* _EXERCISE_
Write out the lines from the one containing "Avec le soutien de la Délégation" through the last line, leaving out the pictures.

Transcribed page text:
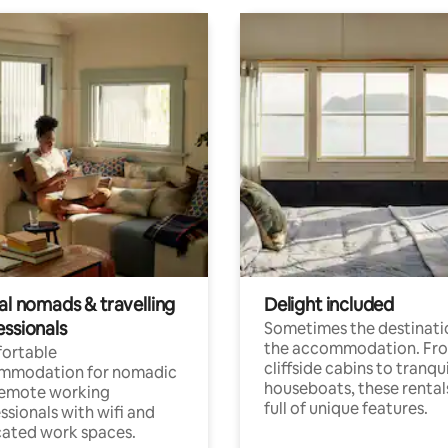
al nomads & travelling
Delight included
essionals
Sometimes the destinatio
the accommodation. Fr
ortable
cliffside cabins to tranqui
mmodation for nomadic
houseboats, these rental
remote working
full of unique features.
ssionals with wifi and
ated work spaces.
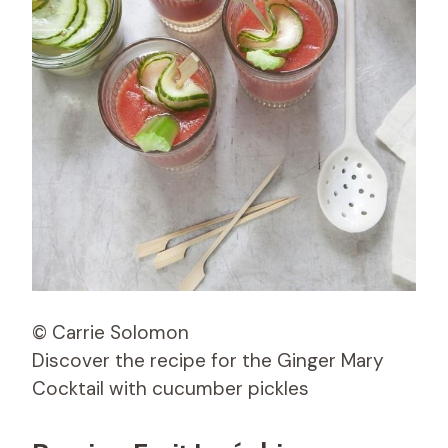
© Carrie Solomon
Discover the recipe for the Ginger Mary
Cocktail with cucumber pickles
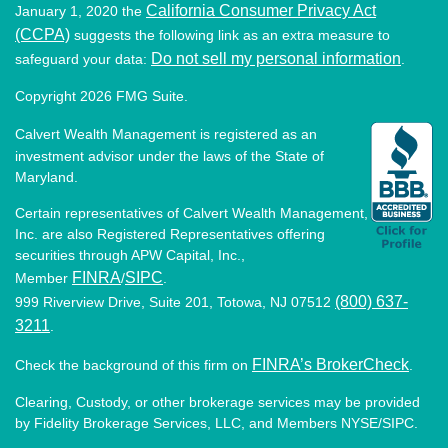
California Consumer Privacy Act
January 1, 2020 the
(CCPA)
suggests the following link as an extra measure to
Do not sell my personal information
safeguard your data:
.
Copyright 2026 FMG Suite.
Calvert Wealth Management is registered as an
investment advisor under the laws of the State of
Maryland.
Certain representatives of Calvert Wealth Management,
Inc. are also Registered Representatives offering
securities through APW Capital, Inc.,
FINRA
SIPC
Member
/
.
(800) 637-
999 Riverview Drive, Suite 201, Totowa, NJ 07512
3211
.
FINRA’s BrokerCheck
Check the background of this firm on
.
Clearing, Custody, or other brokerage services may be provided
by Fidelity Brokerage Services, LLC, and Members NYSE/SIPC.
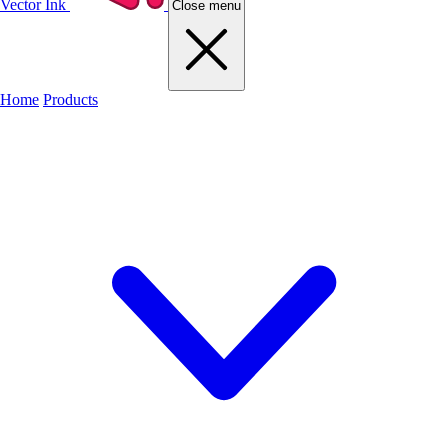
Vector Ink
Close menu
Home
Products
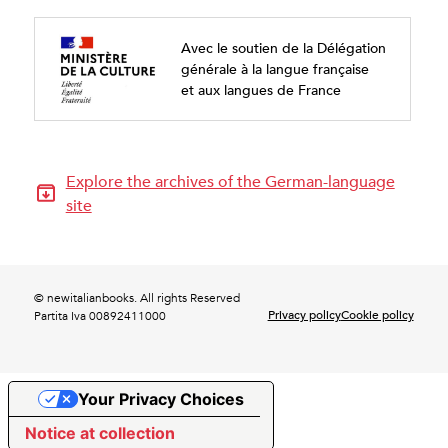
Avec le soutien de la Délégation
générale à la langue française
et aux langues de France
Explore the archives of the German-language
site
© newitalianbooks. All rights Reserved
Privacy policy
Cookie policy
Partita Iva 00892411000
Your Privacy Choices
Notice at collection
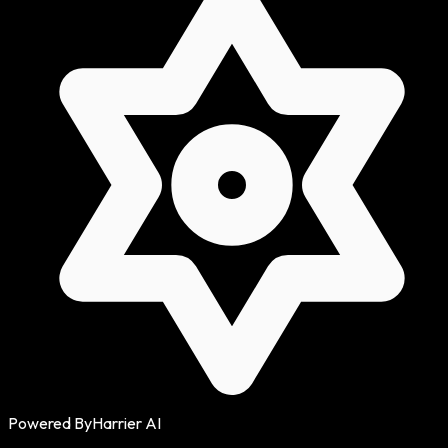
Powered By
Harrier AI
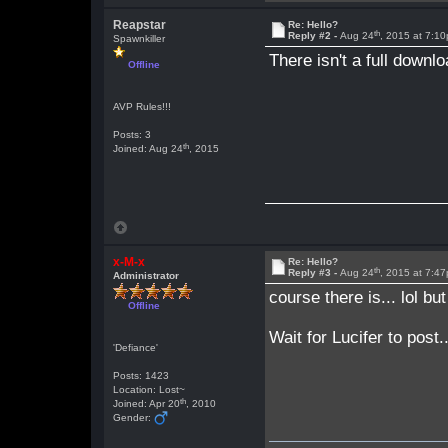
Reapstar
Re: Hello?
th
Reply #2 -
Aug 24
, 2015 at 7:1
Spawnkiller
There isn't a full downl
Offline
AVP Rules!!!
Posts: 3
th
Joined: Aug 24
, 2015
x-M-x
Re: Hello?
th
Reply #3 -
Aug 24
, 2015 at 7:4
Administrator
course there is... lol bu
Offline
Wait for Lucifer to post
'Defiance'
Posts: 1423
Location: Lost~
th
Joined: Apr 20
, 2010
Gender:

* _TASK RESULT_
Avec le soutien de la Délégation
générale à la langue française
et aux langues de France
Explore the archives of the German-language
site
© newitalianbooks. All rights Reserved
Privacy policy
Cookie policy
Partita Iva 00892411000
Your Privacy Choices
Notice at collection
Powered By
Harrier AI
Reapstar
Re: Hello?
th
Reply #2 -
Aug 24
, 2015 at 7:1
Spawnkiller
There isn't a full downl
Offline
AVP Rules!!!
Posts: 3
th
Joined: Aug 24
, 2015
x-M-x
Re: Hello?
th
Reply #3 -
Aug 24
, 2015 at 7:4
Administrator
course there is... lol bu
Offline
Wait for Lucifer to post
'Defiance'
Posts: 1423
Location: Lost~
th
Joined: Apr 20
, 2010
Gender:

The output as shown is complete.